Check your understanding ->
(a) Could you condense the paragraph in the speech quality patent text that begins "Non-intrusive testing is required" into a short bulleted list that keeps its main facts?
(b) Can you reproduce the passage of the speech quality patent text starting at "[0003] Objective processes" and ending at "for test calls."?

Source document ->
═══

[0001] This invention relates to a non-intrusive speech quality assessment system.
[0002] Signals carried over telecommunications links can undergo considerable transformations,
such as digitisation, encryption and modulation. They can also be distorted due to
the effects of lossy compression and transmission errors.
[0003] Objective processes for the purpose of measuring the quality of a signal are currently
under development and are of application in equipment development, equipment testing,
and evaluation of system performance.
[0004] Some automated systems require a known (reference) signal to be played through a
distorting system (the communications network or other system under test) to derive
a degraded signal, which is compared with an undistorted version of the reference
signal. Such systems are known as "intrusive" quality assessment systems, because
whilst the test is carried out the channel under test cannot, in general, carry live
traffic.
[0005] Conversely, non-intrusive quality assessment systems are systems which can be used
whilst live traffic is carried by the channel, without the need for test calls.
[0006] Non-intrusive testing is required because for some testing it is not possible to
make test calls. This could be because the call termination points are geographically
diverse or unknown. It could also be that the cost of capacity is particularly high
on the route under test. Whereas, a non-intrusive monitoring application can run all
the time on the live calls to give a meaningful measurement of performance.
[0007] A known non-intrusive quality assessment system uses a database of distorted samples
which has been assessed by panels of human listeners to provide a Mean Opinion Score
(MOS).
[0008] MOSs are generated by subjective tests which aim to find the average user's perception
of a system's speech quality by asking a panel of listeners a directed question and
providing a limited response choice. For example, to determine listening quality users
are asked to rate "the quality of the speech" on a five-point scale from Bad to Excellent.
The MOS, is calculated for a particular condition by averaging the ratings of all
listeners.
[0009] In order to train the quality assessment system each sample is parameterised and
a combination of the parameters is determined which provides the best prediction of
the MOSs indicted by the human listeners. International Patent Application number
WO 01/35393 describes one method for paramterising speech samples for use in a non-intrusive
quality assessment system.

═══

Information supplied ->

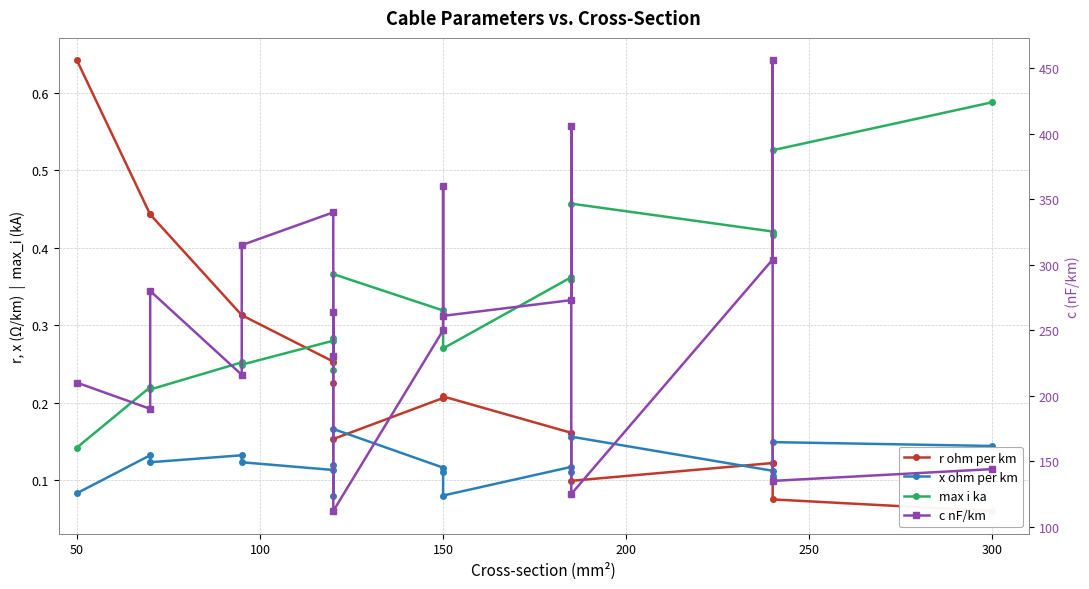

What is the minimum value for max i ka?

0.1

═══

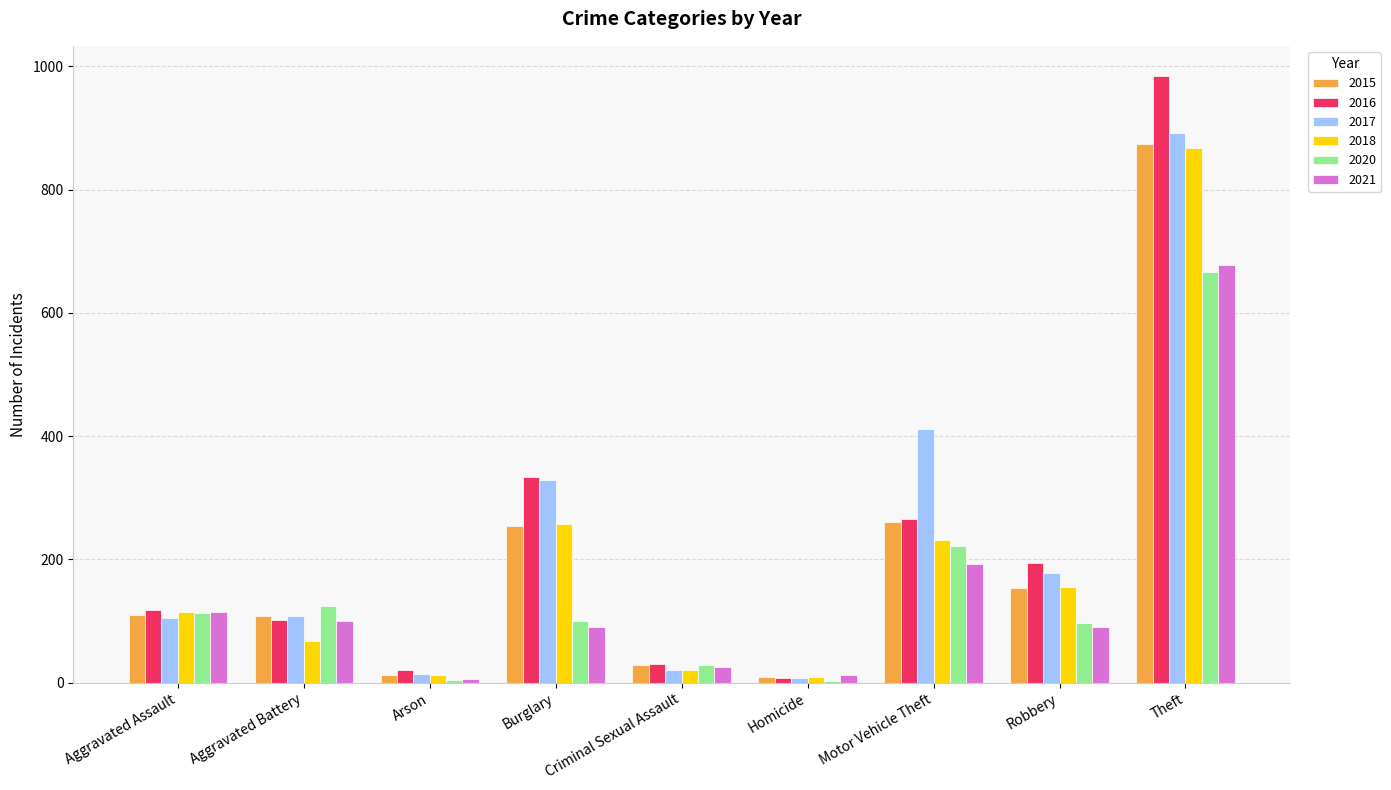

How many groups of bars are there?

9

═══

Answers to the exercises ->
(a)
- Non-intrusive testing is needed because test calls are not possible for some testing.
- Call termination points may be geographically diverse or unknown.
- The cost of capacity on the route under test may be particularly high.
- A non-intrusive monitoring application can run all the time on live calls and give a meaningful measurement of performance.

(b)
[0003] Objective processes for the purpose of measuring the quality of a signal are currently
under development and are of application in equipment development, equipment testing,
and evaluation of system performance.
[0004] Some automated systems require a known (reference) signal to be played through a
distorting system (the communications network or other system under test) to derive
a degraded signal, which is compared with an undistorted version of the reference
signal. Such systems are known as "intrusive" quality assessment systems, because
whilst the test is carried out the channel under test cannot, in general, carry live
traffic.
[0005] Conversely, non-intrusive quality assessment systems are systems which can be used
whilst live traffic is carried by the channel, without the need for test calls.